A board 610 is disposed on the rear surface of the reflecting plate 46, and a power unit for supplying power for driving the light emitting diode 42 is coupled to the rear surface of the board 601. In this case, the power unit includes a transformer 600, the transformer 600 may be covered by a separate cover, the transformer cover has no magnetic field interference, plastic for cost reduction and weight reduction It is made of a material, disposed between the board 601 and the bottom cover 50, and is coupled to the lower portion of the board (601).

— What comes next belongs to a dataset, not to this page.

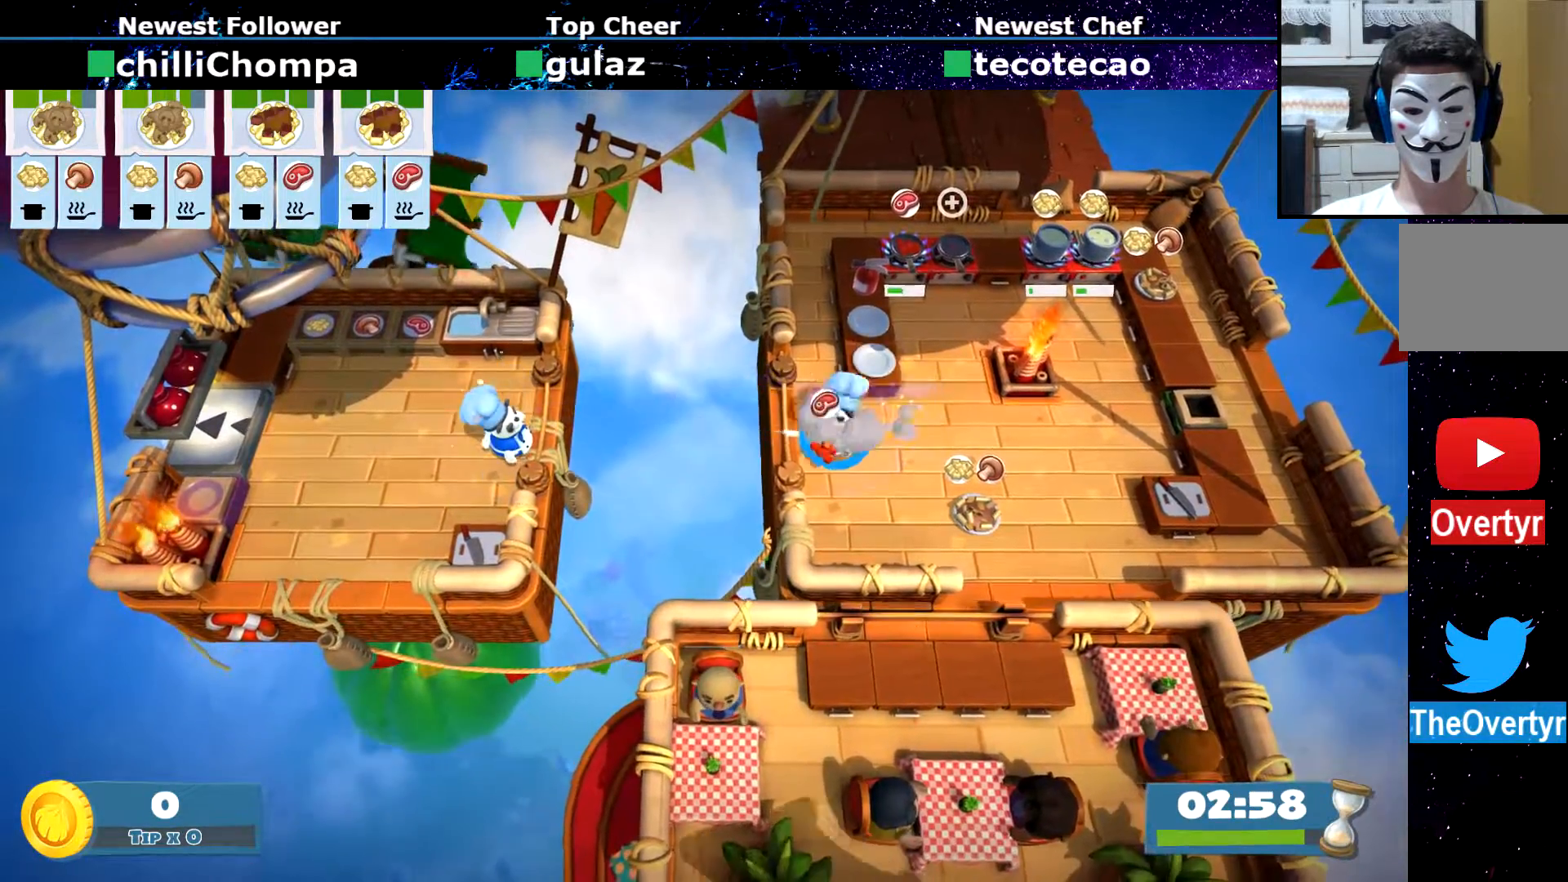
{"buttons": ["SQUARE"], "left_stick": "up-right", "events": [[50, "left_stick", "up-right"], [67, "CIRCLE", "down"], [133, "CIRCLE", "up"], [450, "SQUARE", "down"]]}
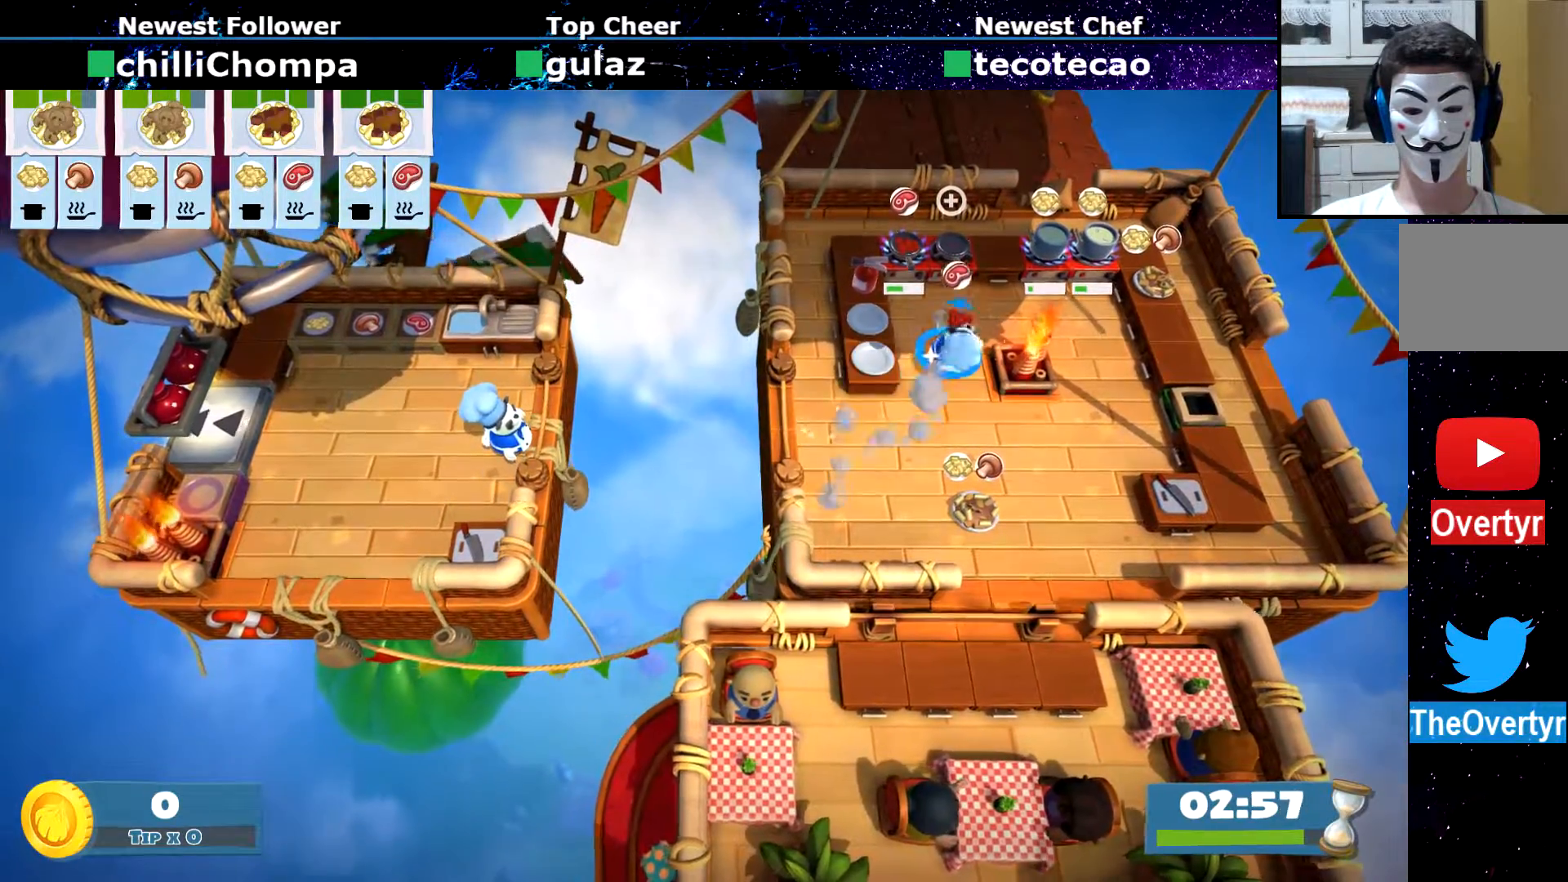
{"buttons": ["CIRCLE"], "left_stick": "left", "events": [[33, "SQUARE", "up"], [33, "left_stick", "center"], [267, "left_stick", "left"], [417, "CIRCLE", "down"]]}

The transformer 600 converts a voltage of the DC power supplied from the board 601 into an AC power and then converts the voltage of the DC power to the voltage of the DC power. Transformer 600 includes input pins (not shown) and output pins (not shown) connected to the coils, which are soldered to board 601. Here, since the transformer 600 supplies the voltage of the DC power required for the light emitting diode, the voltage of the DC power is lowered and then output to the AC power and rectified through the rectifier.

The output end of the transformer cover is connected to a driver of the light emitting diode 42 through a wire (not shown) to supply power. Since the light emitting diode 42 does not use alternating current, it does not require an inverter. It is not necessary to have an inverter circuit for converting alternating current of commercial power into direct current and for converting the converted direct current into high frequency alternating current. It also reduces the size of the transformer because no high voltage is required.

The reflection plate 46 and the optical member 30 are coupled to the bottom cover 50, and the top cover 10 is coupled after the display panel 20 is coupled.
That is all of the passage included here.